You may not be allowed to possess a gun due to probation restrictions or a felony conviction. The restriction may extend beyond actual ownership of a gun or having the gun in your hands. The prohibition can include a gun that is in your home or that you have access to. Even if the gun is owned by someone else in your household, you could possibly be charged with violating probation.


#10. If You Are Required to Register as a Sex Offender, Be Sure to Register.

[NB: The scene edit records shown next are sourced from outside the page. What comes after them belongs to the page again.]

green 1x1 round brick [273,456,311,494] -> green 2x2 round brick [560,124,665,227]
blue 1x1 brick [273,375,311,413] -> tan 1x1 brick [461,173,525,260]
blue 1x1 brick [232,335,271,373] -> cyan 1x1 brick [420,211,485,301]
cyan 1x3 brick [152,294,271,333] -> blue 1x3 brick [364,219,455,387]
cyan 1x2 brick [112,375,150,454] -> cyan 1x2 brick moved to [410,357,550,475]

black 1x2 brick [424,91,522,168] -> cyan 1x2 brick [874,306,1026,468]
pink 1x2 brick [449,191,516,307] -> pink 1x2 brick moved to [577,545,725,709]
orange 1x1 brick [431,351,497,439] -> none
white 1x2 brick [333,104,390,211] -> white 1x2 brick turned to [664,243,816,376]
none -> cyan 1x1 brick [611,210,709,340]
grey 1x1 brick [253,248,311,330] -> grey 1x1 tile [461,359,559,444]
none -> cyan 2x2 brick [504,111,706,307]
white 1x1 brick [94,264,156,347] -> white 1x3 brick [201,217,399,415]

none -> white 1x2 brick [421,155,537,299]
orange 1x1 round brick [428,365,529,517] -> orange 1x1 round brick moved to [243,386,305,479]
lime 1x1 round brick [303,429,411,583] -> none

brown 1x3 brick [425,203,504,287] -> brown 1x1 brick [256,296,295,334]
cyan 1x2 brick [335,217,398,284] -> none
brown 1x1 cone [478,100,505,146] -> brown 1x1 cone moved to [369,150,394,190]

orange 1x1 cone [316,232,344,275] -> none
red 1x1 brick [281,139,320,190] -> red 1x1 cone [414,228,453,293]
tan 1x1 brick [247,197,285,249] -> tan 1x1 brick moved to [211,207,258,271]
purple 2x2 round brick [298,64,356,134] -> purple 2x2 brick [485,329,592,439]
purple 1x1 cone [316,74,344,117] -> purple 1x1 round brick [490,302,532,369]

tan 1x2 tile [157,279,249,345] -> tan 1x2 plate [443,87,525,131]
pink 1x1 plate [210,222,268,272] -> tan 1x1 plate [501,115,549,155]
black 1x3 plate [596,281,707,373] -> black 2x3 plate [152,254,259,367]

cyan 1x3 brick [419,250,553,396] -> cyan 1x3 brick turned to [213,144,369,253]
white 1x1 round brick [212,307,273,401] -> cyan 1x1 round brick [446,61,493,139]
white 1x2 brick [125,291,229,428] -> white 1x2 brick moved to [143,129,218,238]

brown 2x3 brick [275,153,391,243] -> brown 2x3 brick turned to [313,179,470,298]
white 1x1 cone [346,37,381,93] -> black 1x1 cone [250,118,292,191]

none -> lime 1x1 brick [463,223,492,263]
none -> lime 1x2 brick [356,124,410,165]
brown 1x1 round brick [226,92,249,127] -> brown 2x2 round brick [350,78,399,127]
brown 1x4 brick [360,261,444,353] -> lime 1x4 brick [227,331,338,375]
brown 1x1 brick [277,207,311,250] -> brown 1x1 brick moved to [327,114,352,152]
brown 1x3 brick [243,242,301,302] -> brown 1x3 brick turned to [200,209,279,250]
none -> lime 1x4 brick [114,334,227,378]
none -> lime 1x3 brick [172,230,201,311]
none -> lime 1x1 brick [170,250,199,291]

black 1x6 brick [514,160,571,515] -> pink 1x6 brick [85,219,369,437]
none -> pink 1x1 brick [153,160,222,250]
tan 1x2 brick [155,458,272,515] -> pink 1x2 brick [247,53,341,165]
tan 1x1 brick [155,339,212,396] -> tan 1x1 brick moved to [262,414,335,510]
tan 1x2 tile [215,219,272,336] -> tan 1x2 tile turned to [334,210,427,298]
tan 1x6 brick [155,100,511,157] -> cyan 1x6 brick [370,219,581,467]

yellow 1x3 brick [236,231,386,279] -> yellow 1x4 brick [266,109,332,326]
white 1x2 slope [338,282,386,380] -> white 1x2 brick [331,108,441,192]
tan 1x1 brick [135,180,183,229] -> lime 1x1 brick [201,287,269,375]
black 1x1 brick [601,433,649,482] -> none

People convicted of sexual offenses usually have to register their address. Registering makes it difficult to rent a house or apartment and makes it hard to find a job, and you may not really pose a risk to the community. However, all the above excuses are irrelevant. One of the last things a judge or district lawyer wants to be accused of is letting a sexual offender off the hook who then harms another person. So, if you are cited by your probation officer for failing to register, your lawyer will have a tough time convincing the judge to continue your probation. Another word of warning, the requirement to register often extends beyond the period of probation.


To Recap

•To ensure successful completion of your probation, make sure you know, understand, and follow the restrictions placed on you. Your best resources are your lawyer and probation officer.

•Know what your obligations are when you receive probation. Do not guess and do not wait; find out the day you are placed on probation.

•Save all probation-related paperwork.

•Attend all required meetings with your probation officer.

•If money is a problem, maintain financial records and a history of job searches.

•Get help with any alcohol or drug problems.

•Do not associate with people who break the law or engage in questionable behavior.

•Follow traffic laws and avoid attracting police attention.

•Obey no-contact orders.

•Know and follow gun possession restrictions, which may mean you cannot live in a household with a gun regardless of who owns the gun.

•If you are required to register as a sexual offender, do it.